• [What to do] In the material below, the lines from the one containing "και μετά το Χόλιγουντ σταμάτησε" through the one containing "Увеличивает срок службы клапана и" are to be given again exactly, ends included, and no others.

• [Exercise inputs]
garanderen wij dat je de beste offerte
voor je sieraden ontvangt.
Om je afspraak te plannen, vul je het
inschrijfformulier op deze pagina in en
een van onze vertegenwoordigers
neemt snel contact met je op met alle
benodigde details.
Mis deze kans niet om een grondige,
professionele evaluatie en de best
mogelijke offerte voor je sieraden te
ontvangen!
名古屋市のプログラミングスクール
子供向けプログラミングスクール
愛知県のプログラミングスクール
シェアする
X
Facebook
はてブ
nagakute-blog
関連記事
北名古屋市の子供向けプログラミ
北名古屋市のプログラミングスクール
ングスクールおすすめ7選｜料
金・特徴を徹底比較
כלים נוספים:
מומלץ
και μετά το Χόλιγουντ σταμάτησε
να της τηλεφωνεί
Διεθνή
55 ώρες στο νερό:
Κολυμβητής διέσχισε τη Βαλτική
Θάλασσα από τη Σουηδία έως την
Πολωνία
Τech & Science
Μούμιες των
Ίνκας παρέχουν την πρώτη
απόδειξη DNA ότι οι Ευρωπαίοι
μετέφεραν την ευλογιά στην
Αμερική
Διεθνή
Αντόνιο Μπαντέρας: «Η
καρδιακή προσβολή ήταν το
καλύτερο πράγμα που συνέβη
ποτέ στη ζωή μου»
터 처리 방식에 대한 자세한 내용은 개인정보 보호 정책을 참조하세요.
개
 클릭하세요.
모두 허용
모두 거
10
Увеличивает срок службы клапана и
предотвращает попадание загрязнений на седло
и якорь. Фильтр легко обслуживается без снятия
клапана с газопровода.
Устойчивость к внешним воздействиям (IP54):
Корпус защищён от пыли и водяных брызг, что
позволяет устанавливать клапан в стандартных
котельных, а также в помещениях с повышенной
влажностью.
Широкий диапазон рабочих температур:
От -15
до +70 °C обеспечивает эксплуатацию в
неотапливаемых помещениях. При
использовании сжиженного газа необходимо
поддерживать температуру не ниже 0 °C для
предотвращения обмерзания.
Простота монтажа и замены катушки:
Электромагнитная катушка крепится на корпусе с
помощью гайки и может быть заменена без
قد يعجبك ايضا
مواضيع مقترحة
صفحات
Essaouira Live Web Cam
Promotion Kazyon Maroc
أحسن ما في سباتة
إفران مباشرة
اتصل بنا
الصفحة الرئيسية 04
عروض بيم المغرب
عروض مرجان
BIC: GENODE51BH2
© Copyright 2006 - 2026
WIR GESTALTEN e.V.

• [Written solution]
και μετά το Χόλιγουντ σταμάτησε
να της τηλεφωνεί
Διεθνή
55 ώρες στο νερό:
Κολυμβητής διέσχισε τη Βαλτική
Θάλασσα από τη Σουηδία έως την
Πολωνία
Τech & Science
Μούμιες των
Ίνκας παρέχουν την πρώτη
απόδειξη DNA ότι οι Ευρωπαίοι
μετέφεραν την ευλογιά στην
Αμερική
Διεθνή
Αντόνιο Μπαντέρας: «Η
καρδιακή προσβολή ήταν το
καλύτερο πράγμα που συνέβη
ποτέ στη ζωή μου»
터 처리 방식에 대한 자세한 내용은 개인정보 보호 정책을 참조하세요.
개
 클릭하세요.
모두 허용
모두 거
10
Увеличивает срок службы клапана и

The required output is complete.